With a capped free tier: he gets 20 minutes of speech, the free tier maxes out, he either upgrades or he stops.

With Recitey: he talks for as long as he needs. The local Whisper does the transcription. It's rough. He hits the pro toggle. The cloud rewrite polishes it in about 2 seconds. He pastes it into the Notion doc. He's done thinking, so the thinking-to-draft cycle closes.

He also uses voice in Slack threads explaining investigations, in Linear ticket descriptions, in PR review comments. Every place he used to type an explanation, he now voices it. Cursor tab-complete suggests code from the intent he voiced. It's the same keyboard, but more words per minute because the bottleneck wasn't his fingers, it was his ability to compose while thinking.

The uncapped free tier is not a loss-leader; it's not a business strategy to gain users and hope they upgrade. It's a feature. Developers who need limits can use the capped tools. Developers who need the freedom to think should have it.

Uncapped means you own the choice

Most premium voice tools assume you'll hit the limit eventually and upgrade. Recitey assumes you'll hit the limit, shrug, and find a different tool if that tool costs money for the constraint.

That's backwards, but it's also honest about the market. If you're pricing dictation, you're not pricing the transcription technology. You're pricing the distribution, the UI, the server bills, the support. All of that lives in the cloud rewrite and the polish, not in the dictation itself.

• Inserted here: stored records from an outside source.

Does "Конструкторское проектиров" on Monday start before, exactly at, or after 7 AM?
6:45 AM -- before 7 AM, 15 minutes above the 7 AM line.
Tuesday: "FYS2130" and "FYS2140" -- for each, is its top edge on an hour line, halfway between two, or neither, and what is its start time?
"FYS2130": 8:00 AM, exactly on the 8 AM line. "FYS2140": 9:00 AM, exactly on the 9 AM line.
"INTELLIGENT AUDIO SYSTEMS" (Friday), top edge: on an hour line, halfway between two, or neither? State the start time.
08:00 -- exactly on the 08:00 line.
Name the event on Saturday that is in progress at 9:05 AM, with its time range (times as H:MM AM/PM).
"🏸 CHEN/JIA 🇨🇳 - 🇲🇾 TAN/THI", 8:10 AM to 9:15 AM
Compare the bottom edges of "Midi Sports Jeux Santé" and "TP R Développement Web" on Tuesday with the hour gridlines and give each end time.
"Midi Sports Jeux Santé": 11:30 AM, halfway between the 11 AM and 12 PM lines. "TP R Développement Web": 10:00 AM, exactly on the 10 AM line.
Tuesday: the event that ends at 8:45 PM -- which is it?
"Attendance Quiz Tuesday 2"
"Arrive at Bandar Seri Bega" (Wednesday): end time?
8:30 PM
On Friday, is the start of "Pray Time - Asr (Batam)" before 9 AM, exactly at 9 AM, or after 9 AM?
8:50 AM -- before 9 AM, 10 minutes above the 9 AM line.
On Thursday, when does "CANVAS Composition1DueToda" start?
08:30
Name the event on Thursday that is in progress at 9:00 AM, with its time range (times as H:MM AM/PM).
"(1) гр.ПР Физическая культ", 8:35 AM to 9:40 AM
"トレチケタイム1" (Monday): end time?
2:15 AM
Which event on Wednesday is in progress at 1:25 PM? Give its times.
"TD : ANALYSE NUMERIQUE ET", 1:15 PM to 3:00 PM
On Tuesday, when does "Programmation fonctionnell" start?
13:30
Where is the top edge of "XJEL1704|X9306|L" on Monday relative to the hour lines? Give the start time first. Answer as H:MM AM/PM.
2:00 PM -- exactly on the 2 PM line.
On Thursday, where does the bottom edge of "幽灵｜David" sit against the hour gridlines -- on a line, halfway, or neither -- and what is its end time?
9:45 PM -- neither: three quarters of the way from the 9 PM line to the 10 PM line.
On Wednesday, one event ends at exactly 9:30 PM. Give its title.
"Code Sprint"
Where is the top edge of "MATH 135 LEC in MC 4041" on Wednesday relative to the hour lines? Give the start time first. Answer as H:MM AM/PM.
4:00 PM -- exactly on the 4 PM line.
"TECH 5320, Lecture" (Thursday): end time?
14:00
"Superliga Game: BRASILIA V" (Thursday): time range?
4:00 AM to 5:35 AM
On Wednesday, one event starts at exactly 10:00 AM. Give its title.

Developers get that. You choose your tools based on what they do and what they cost, not based on what level of paternalism you'll accept. If a tool won't show you what it's running locally, what model it's using, or what data leaves your device, you don't trust it.

Recitey does the opposite. It runs Whisper locally. It tells you what it's doing. It doesn't meter you.

That's the differentiator. Not speed, not accuracy. Freedom. The freedom to think out loud without watching a word counter, and without sending your design reasoning to the cloud.